Kutipan Teks.
....................

Go Ihsan - Belakangan
sebutan hijrah kian ramai menjadi perbincangan kalangan milenial. Kampanye
gerakan hijrah marak kita temui di segala akun media sosial. Terlebih setelah
berlangsungnya event Hijrah Festival 2018 di JCC Senayan, Jakarta, kemaren yang
dinilai cukup berhasil mengundang puluhan ribu pengunjung.
Hijrah, yang
secara bahasa berarti berpindah, digunakan sebagai sebutan untuk menamai sebuah
gerakan yang mengajak umat Islam, khususnya anak muda, untuk “berpindah”
menjadi pribadi yang lebih baik dengan cara meningkatkan ketaatan dalam
menjalankan perintah agama. Sebuah gerakan positif yang patut mendapatkan
apresiasi. Terlebih ketika gerakan ini lahir di tengah upaya pihak tertentu
menjuhkan generasi muda dari ajaran agama.
Meningkatnya
minat kalangan muda untuk mengetahui tentang hijrah, tentu harus dikawal dengan
petunjuk ilmu yang benar. Sehingga hakikat hijrah ini tidak dipahami dengan
salah. Sebab, ada semacam fenomena dimana aktivitas hijrah dipahami hanya
sebagai gaya semata atau hanya menjadi tren sesaat saja. Maka tidak heran bila
kemudian kita pernah mendengar ada sosok yang sudah menyatakan dirinya
berhijrah, tapi yang berubah hanya penampilan luarnya saja. Sementara akhlak
dan perilakunya masih tetap saja jauh dari nilai-nilai Islam.
Bahkan di
sudut yang lain, ada juga yang mengubah perilakunya secara total, namun tidak
didasari dengan niat dan ilmu yang mapan. Semua dilakukan karena tren yang
sedang berkembang saja. Akhirnya dengan berlalunya waktu, semangat untuk
bertahan dalam kebaikan pun runtuh. Pelan-pelan perilakunya berubah kembali
kepada kebiasaan buruknya yang dulu. Tentu kita tidak ingin fenomena seperti
ini terjadi dalam diri atau orang yang ada di sekitar kita.

....................

Baris Data.

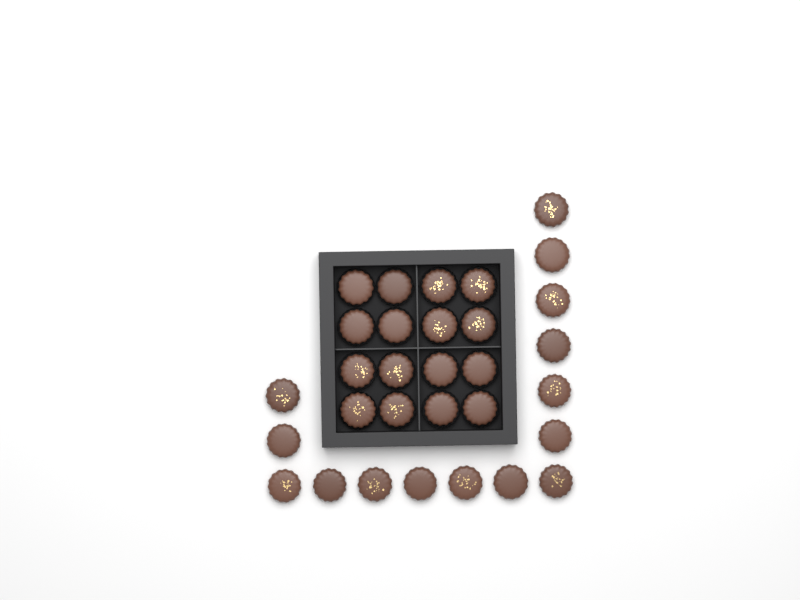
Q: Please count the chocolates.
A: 31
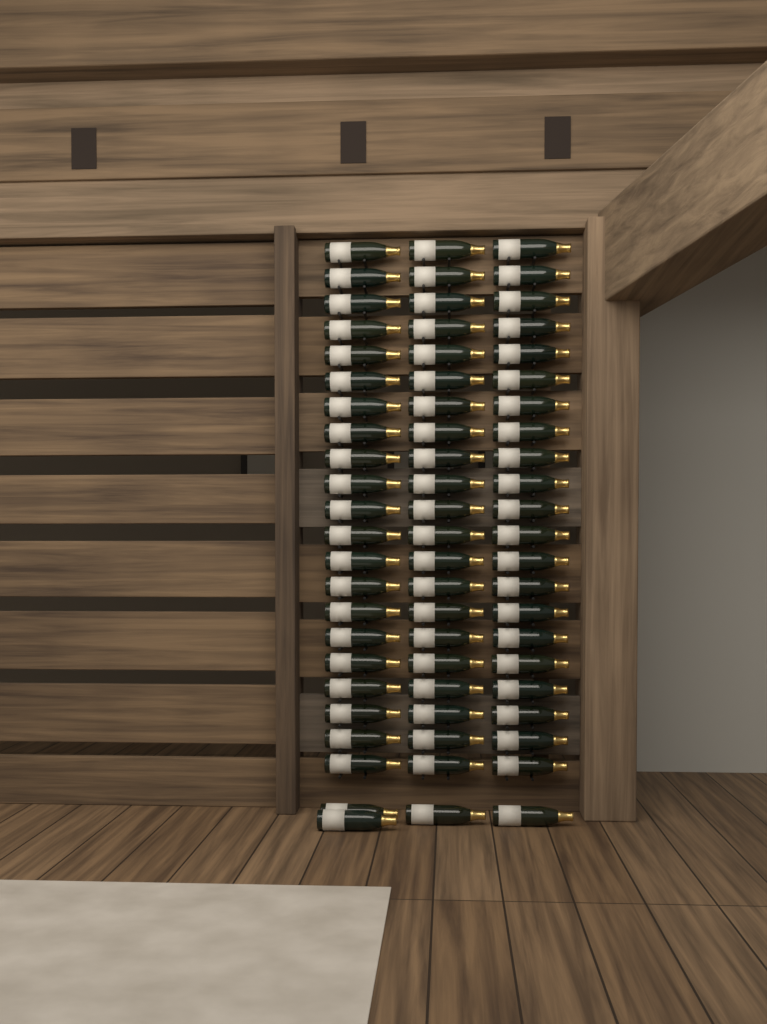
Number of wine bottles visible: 67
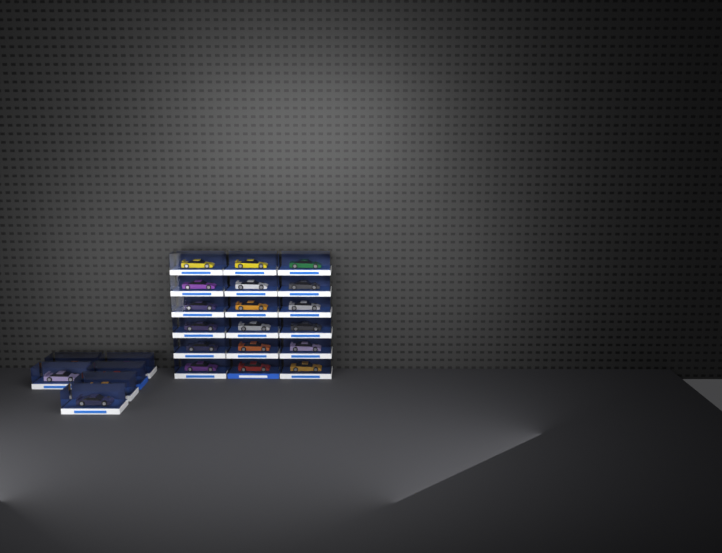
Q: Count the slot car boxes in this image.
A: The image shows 24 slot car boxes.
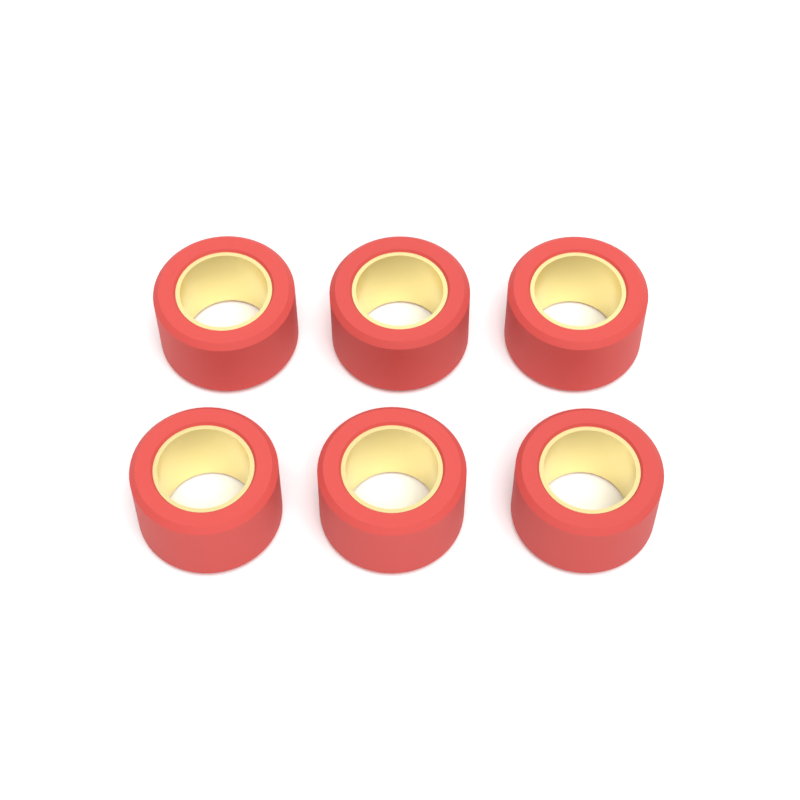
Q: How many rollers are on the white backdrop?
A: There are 6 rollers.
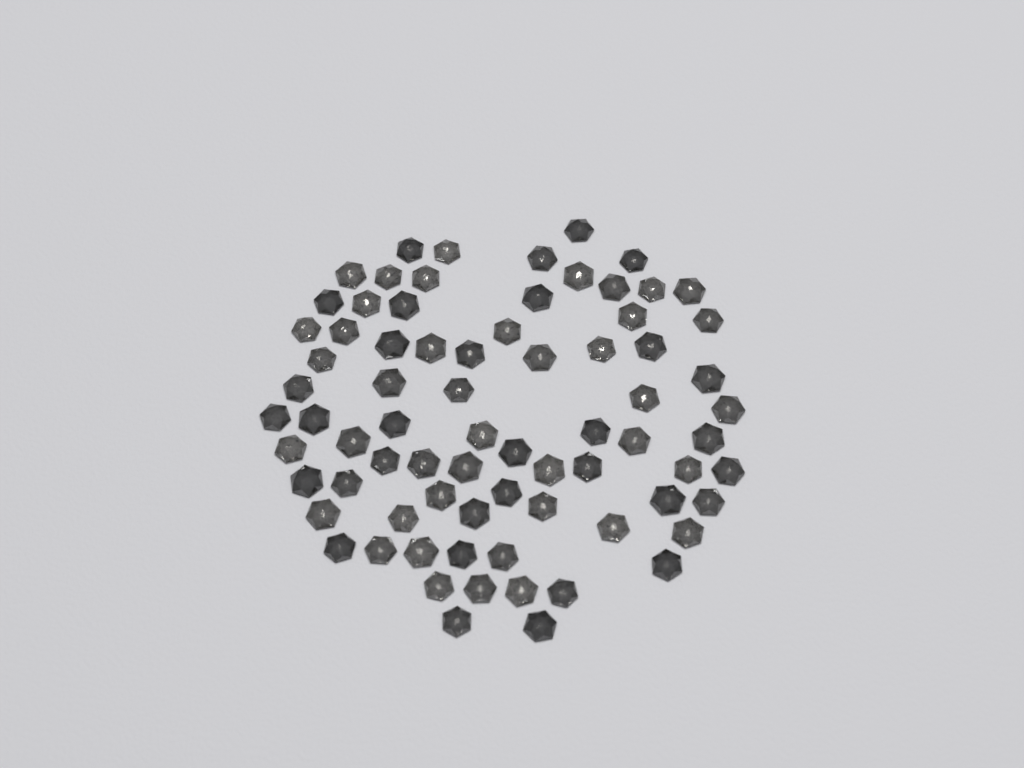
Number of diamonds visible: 75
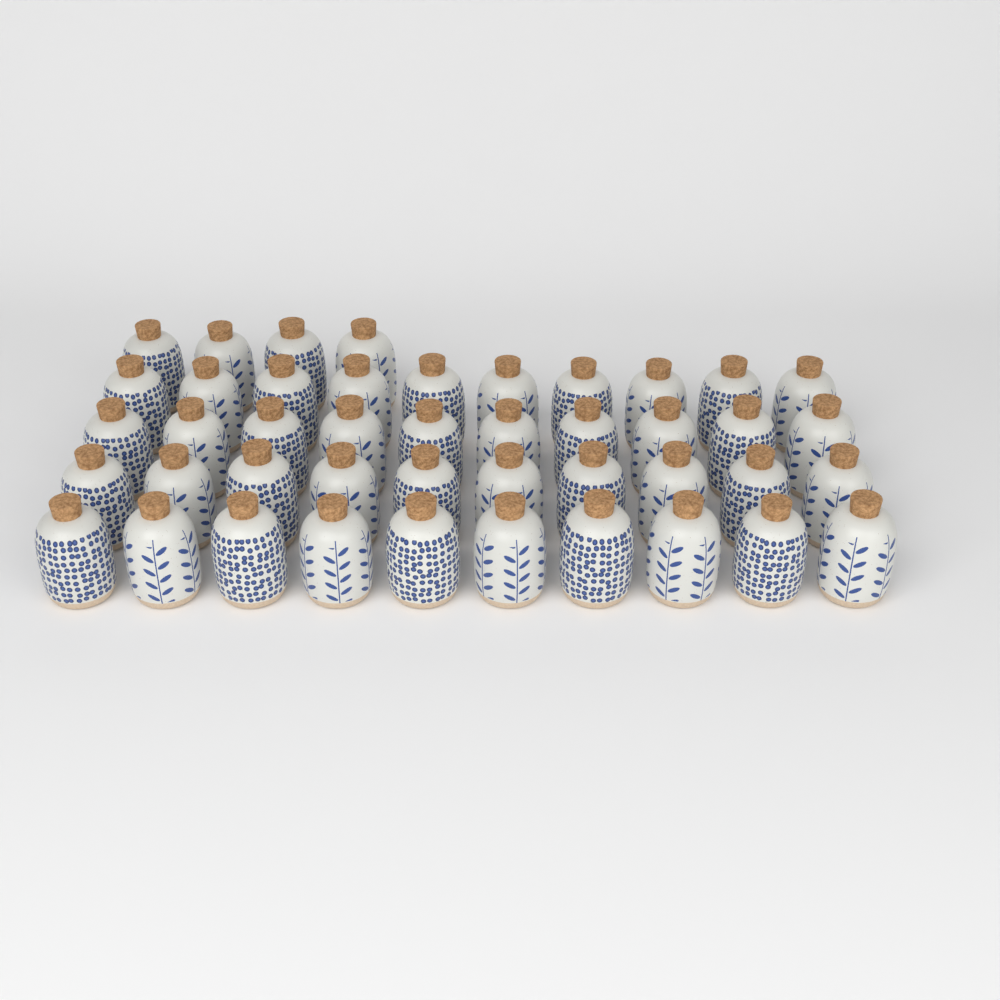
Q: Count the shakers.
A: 44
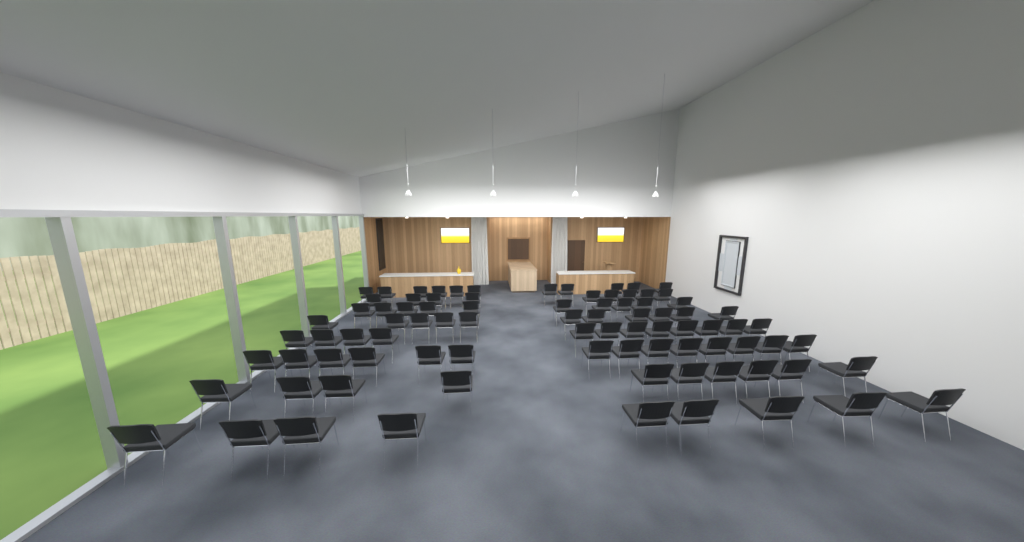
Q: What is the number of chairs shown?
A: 86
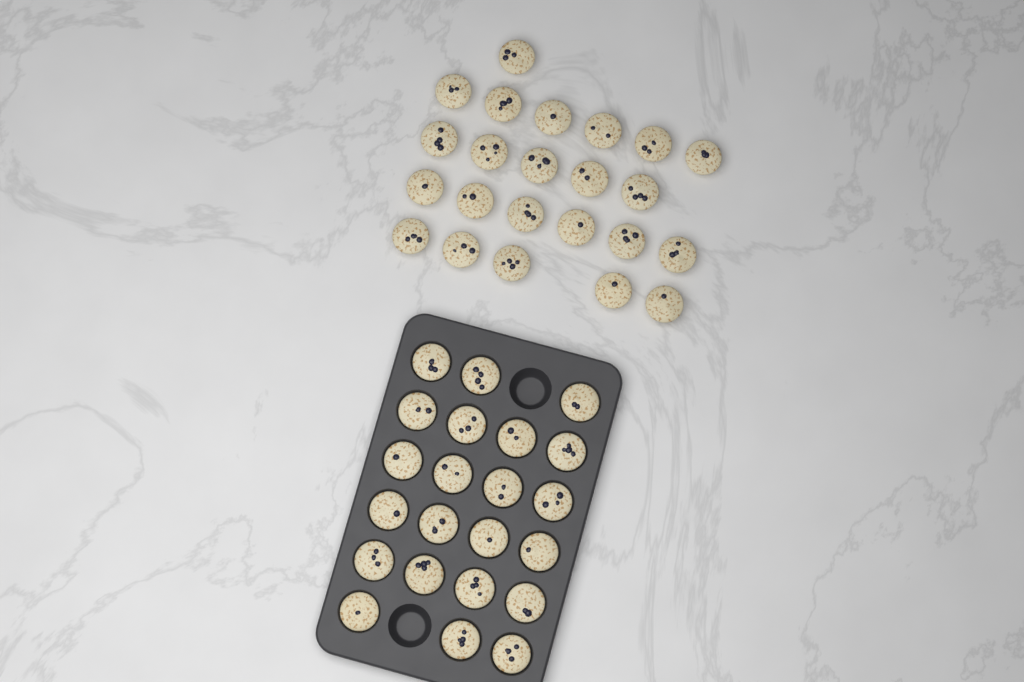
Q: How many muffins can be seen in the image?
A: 45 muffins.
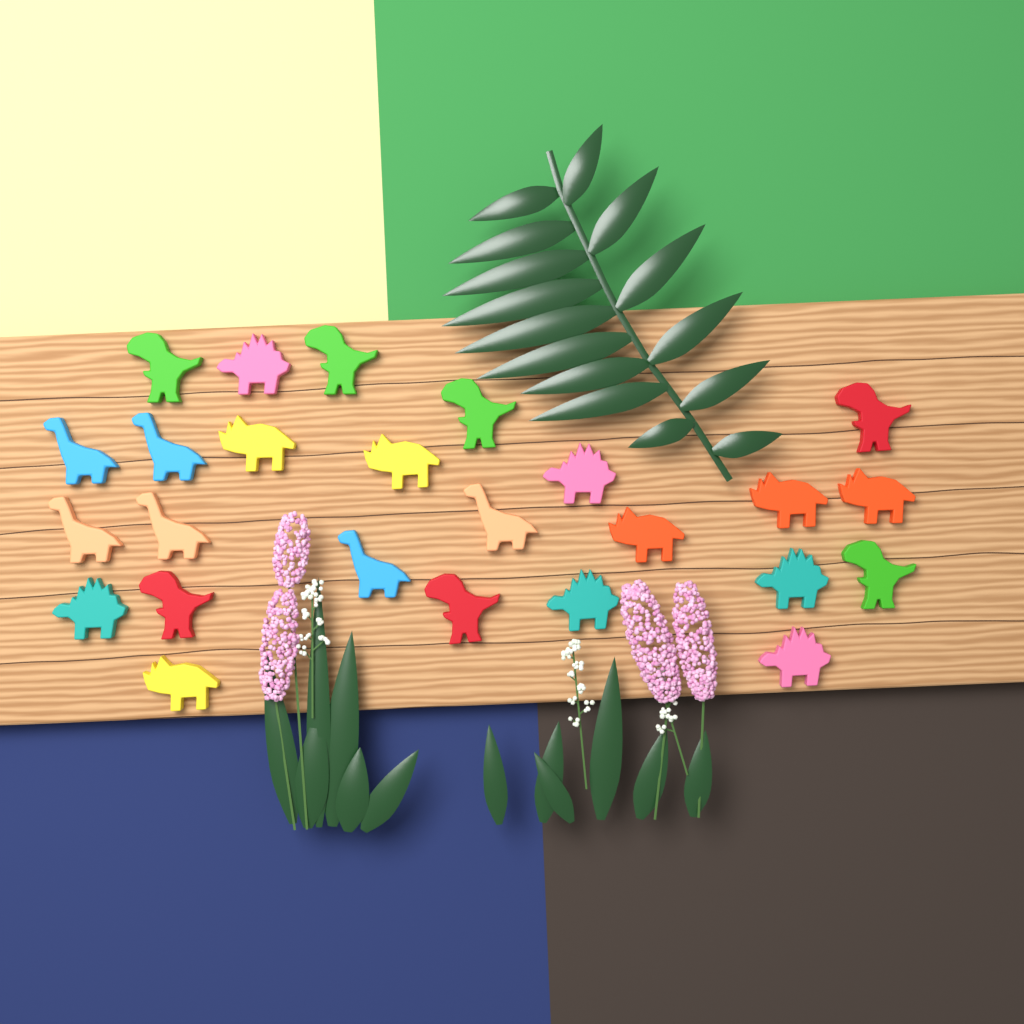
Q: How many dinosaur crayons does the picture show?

....................

Latihan Tertulis A. Jelaskan dalam satu sampai tiga kalimat, berdasarkan tulisan tentang hijrah, mengapa meningkatnya minat kalangan muda terhadap hijrah harus dikawal dengan petunjuk ilmu yang benar.
Latihan Tertulis B. Terjemahkan kalimat berikut dari tulisan tentang hijrah ke dalam bahasa Inggris: "Tentu kita tidak ingin fenomena seperti ini terjadi dalam diri atau orang yang ada di sekitar kita."
Latihan Tertulis C. Lanjutkan tulisan tentang hijrah, dimulai sesudah kalimat terakhirnya.

Hasil A. Minat itu harus dikawal agar hakikat hijrah tidak dipahami dengan salah. Sebabnya, ada fenomena hijrah dipahami hanya sebagai gaya atau tren sesaat. Akibatnya, ada yang menyatakan dirinya berhijrah tetapi hanya mengubah penampilan luarnya, sementara akhlak dan perilakunya masih jauh dari nilai-nilai Islam.

Hasil B. Of course, we do not want a phenomenon like this to happen to ourselves or to the people around us.

Hasil C.
Karena itu,
siapapun hendak memutuskan untuk berhijrah atau yang sudah berada di atas jalan
hijrah, maka tidak hanya dituntut memperbaiki niat saja. Agar bisa istiqamah di
atas jalan tersebut, ia juga mesti memahami apa itu hakikat hijrah dan
bagaimana indikator keberhasilannya dalam berhijrah.
Indikator
Keberhasilan Hijrah
Bila kita
membaca kembali hikmah dibalik perjalanan Rasulullah SAW dan para sahabatnya,
maka kita akan mendapati beragam hikmah dalam aktivitas hijrah ini. Salah
satunya adalah bagaimana keberhasilan hijrah yang mereka tempuh. Setidaknya ada
empat indikator utama keberhasilan hijrah yang patut kita pahami bersama,
yaitu:
Pertama: Ada
Ketenangan Jiwa saat Mendekatkan Diri kepada Allah
Hadirnya
ketenangan jiwa menjadi anugerah pertama yang diperoleh di jalan hijrah.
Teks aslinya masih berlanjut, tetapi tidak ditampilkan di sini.